PlantStream can also revolutionize the existing design flow process and make it more efficient by making it easier for anyone to create 3D data at an early phase. Until now, there have been a number of major problems in the integration of upstream software and 3D CAD, and there have not been many examples of it working well. PlantStream is the software that bridges the gap.

Do you have an example of how PlantStream compares to other 3D CAD products in the market?

PlantStream and OptiPlant have the same functionality called automatic routing, but I feel that the major difference between the two is the usage of that functionality and the underlying philosophy of the software. PlantStream solves problems that OptiPlant could not. Not just that — I feel that PlantStream is a software that is more closely linked to the design field.

What do you hope this software will be able to achieve in the future for oil and gas companies?

The main issue with plant construction is that it’s costly and takes a lot of time. This is especially true in the oil and gas industry, where each plant is huge and takes a very long time from planning to operation.

There have already been some minor improvements in these areas within the industry, but really good 3D CAD software could be a game-changer. I feel that PlantStream has the potential to be the catalyst and the core of this change.

This may be a very abstract answer, but I believe that innovation happens when people with varied backgrounds come into contact with new-world information. For example, when people who are knowledgeable in mathematics and computer algorithms collaborate with professionals in the world of plant design, they are able to see things that were previously invisible. This makes the future for oil and gas pretty exciting!

Additionally, developing a product based on user issues — rather than a specific technology — may seem more interesting or attractive to some engineers.
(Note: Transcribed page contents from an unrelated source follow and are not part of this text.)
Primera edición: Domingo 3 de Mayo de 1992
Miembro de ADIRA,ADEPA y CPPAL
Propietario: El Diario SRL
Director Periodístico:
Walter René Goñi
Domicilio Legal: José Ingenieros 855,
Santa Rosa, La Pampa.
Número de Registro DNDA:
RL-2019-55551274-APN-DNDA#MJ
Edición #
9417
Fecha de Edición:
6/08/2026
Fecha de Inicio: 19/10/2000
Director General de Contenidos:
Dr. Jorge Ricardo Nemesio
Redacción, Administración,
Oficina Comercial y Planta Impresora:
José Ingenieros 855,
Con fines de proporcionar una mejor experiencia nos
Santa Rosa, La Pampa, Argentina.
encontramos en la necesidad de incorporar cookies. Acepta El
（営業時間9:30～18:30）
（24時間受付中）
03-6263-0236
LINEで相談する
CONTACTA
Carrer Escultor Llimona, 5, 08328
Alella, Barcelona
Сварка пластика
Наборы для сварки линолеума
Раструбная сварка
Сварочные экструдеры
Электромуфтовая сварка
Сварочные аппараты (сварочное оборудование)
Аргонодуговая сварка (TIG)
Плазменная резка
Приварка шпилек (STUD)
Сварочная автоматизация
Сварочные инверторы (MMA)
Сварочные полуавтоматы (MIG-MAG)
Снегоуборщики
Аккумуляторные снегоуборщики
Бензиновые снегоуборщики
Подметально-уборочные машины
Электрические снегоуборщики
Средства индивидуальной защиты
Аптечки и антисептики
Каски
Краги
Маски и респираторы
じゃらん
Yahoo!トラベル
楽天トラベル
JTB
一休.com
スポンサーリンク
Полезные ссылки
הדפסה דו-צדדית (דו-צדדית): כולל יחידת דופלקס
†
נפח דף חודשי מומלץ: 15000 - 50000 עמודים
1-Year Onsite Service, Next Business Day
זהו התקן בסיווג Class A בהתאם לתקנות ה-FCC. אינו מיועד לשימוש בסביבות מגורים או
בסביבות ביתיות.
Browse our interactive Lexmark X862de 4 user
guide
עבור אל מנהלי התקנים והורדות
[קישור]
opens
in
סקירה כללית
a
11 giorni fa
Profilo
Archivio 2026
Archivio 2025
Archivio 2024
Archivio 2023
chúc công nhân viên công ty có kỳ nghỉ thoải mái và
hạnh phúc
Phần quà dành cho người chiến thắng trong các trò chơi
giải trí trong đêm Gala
I believe PlantStream will attract great engineers because it will change the world of plant design software, and the change will start in Japan. There are very few start-ups in Japan, so it would be particularly rewarding for an engineer to suddenly launch a revolutionary product into the world.

Finally, what is your philosophical goal for PlantStream?

In line with Arent’s philosophy, I want to create a world where plant engineers can focus on creation by using PlantStream. By developing PlantStream, we believe that plant engineers will soon be able to visualize what they envision in their minds.